*取り組む課題:*
1. 次の(a)〜(c)の記述が抜粋の内容と一致するかを判定し、それぞれ「はい」か「いいえ」で答えたうえで、判断の決め手となる抜粋の語句を一字一句そのまま引用してください。(a) 工芸品のEC販売が主な事業である。(b) 工芸品には当初から特別な思い入れがあった。(c) バイヤー時代の目標は、3年で担当商品数を10万点から50万点に増やすことだった。
2. 抜粋のうち、「ー 松澤さんが工芸品の世界に足を踏み入れたきっかけは何だったのでしょうか。」で始まり「問題意識が芽生えたからです。」で終わる部分を、そのまま書き写してください。

*抜粋:*
値段のみで価値が決まる世界に疑問を抱き、工芸の世界へ

ー はじめに、事業内容について教えてください。

工芸品のEC販売がメイン事業です。日本各地の職人さんの元へおもむき、可能な限り直接話を伺って仕入れをしています。他にも、法人向けに周年記念品・オリジナル製品のプロデュース事業、Amazonでの販売やSNS販売などの販促支援事業を行っています。

ー 松澤さんが工芸品の世界に足を踏み入れたきっかけは何だったのでしょうか。

私はアマゾンジャパンで、ホームカテゴリー(家具や雑貨などの家の中にある電源を使わない商品)のバイヤーを担当していました。3年で担当する商品数を10万点から100万点に増やすという目標を掲げ、全国各地のメーカーを飛びまわる日々を送っていました。

その中で出会ったのが工芸品です。正直なところ、当初は工芸品に対して特別な思い入れはありませんでした。しかし、実際に産地を訪れて職人たちの話を聞くうちに、その奥深さに惹かれていったんです。江戸時代からある技法や実際に大名が使っていたという話を聞いておもしろいと思った記憶がありますね。

ー なぜ工芸品にフォーカスして事業をしようと考えたのでしょうか。

「工芸品の価値を、値段だけで判断されるのはおかしい」という問題意識が芽生えたからです。

ホームカテゴリーの市場は、リーズナブルな値段で購入できる輸入品や量産が可能な大手雑貨メーカーの商品が占めています。特にアマゾンでは価格で商品の順番を入れ替えることができるプラットフォームのため、お客様は商品の良し悪しを価格で想像してしまう。

*提供データ:*
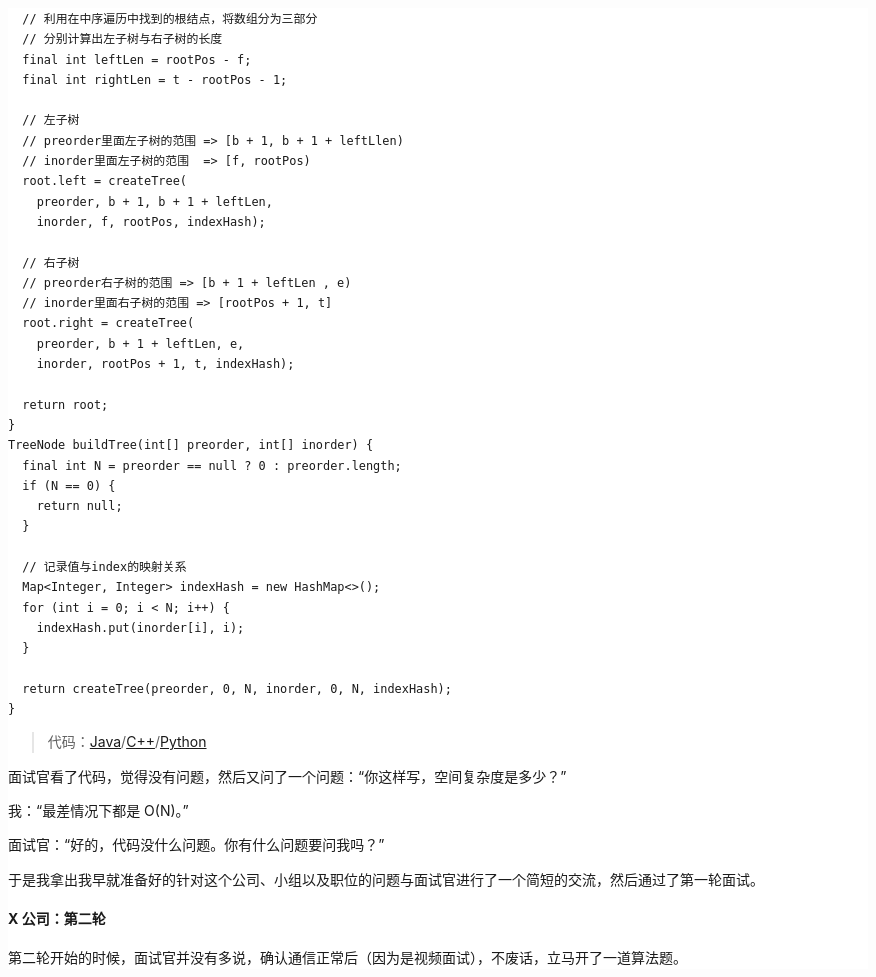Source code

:       // 利用在中序遍历中找到的根结点，将数组分为三部分
      // 分别计算出左子树与右子树的长度
      final int leftLen = rootPos - f;
      final int rightLen = t - rootPos - 1;
    
      // 左子树
      // preorder里面左子树的范围 => [b + 1, b + 1 + leftLlen)
      // inorder里面左子树的范围  => [f, rootPos)
      root.left = createTree(
        preorder, b + 1, b + 1 + leftLen,
        inorder, f, rootPos, indexHash);
    
      // 右子树
      // preorder右子树的范围 => [b + 1 + leftLen , e)
      // inorder里面右子树的范围 => [rootPos + 1, t]
      root.right = createTree(
        preorder, b + 1 + leftLen, e,
        inorder, rootPos + 1, t, indexHash);
    
      return root;
    }
    TreeNode buildTree(int[] preorder, int[] inorder) {
      final int N = preorder == null ? 0 : preorder.length;
      if (N == 0) {
        return null;
      }
    
      // 记录值与index的映射关系
      Map<Integer, Integer> indexHash = new HashMap<>();
      for (int i = 0; i < N; i++) {
        indexHash.put(inorder[i], i);
      }
    
      return createTree(preorder, 0, N, inorder, 0, N, indexHash);
    }
    

> 代码：[Java](https://github.com/lagoueduCol/Algorithm-Dryad/blob/main/24.MyInterView/105.%E4%BB%8E%E5%89%8D%E5%BA%8F%E4%B8%8E%E4%B8%AD%E5%BA%8F%E9%81%8D%E5%8E%86%E5%BA%8F%E5%88%97%E6%9E%84%E9%80%A0%E4%BA%8C%E5%8F%89%E6%A0%91.hash.java?fileGuid=xxQTRXtVcqtHK6j8)/[C++](https://github.com/lagoueduCol/Algorithm-Dryad/blob/main/24.MyInterView/105.%E4%BB%8E%E5%89%8D%E5%BA%8F%E4%B8%8E%E4%B8%AD%E5%BA%8F%E9%81%8D%E5%8E%86%E5%BA%8F%E5%88%97%E6%9E%84%E9%80%A0%E4%BA%8C%E5%8F%89%E6%A0%91.hash.cpp?fileGuid=xxQTRXtVcqtHK6j8)/[Python](https://github.com/lagoueduCol/Algorithm-Dryad/blob/main/24.MyInterView/105.%E4%BB%8E%E5%89%8D%E5%BA%8F%E4%B8%8E%E4%B8%AD%E5%BA%8F%E9%81%8D%E5%8E%86%E5%BA%8F%E5%88%97%E6%9E%84%E9%80%A0%E4%BA%8C%E5%8F%89%E6%A0%91.hash.py?fileGuid=xxQTRXtVcqtHK6j8)

面试官看了代码，觉得没有问题，然后又问了一个问题：“你这样写，空间复杂度是多少？”

我：“最差情况下都是 O(N)。”

面试官：“好的，代码没什么问题。你有什么问题要问我吗？”

于是我拿出我早就准备好的针对这个公司、小组以及职位的问题与面试官进行了一个简短的交流，然后通过了第一轮面试。

#### X 公司：第二轮

第二轮开始的时候，面试官并没有多说，确认通信正常后（因为是视频面试），不废话，立马开了一道算法题。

*課題別の解答:*
1.
(a) はい。「工芸品のEC販売がメイン事業です。」
(b) いいえ。「正直なところ、当初は工芸品に対して特別な思い入れはありませんでした。」
(c) いいえ。「3年で担当する商品数を10万点から100万点に増やすという目標を掲げ」

2.
ー 松澤さんが工芸品の世界に足を踏み入れたきっかけは何だったのでしょうか。

私はアマゾンジャパンで、ホームカテゴリー(家具や雑貨などの家の中にある電源を使わない商品)のバイヤーを担当していました。3年で担当する商品数を10万点から100万点に増やすという目標を掲げ、全国各地のメーカーを飛びまわる日々を送っていました。

その中で出会ったのが工芸品です。正直なところ、当初は工芸品に対して特別な思い入れはありませんでした。しかし、実際に産地を訪れて職人たちの話を聞くうちに、その奥深さに惹かれていったんです。江戸時代からある技法や実際に大名が使っていたという話を聞いておもしろいと思った記憶がありますね。

ー なぜ工芸品にフォーカスして事業をしようと考えたのでしょうか。

「工芸品の価値を、値段だけで判断されるのはおかしい」という問題意識が芽生えたからです。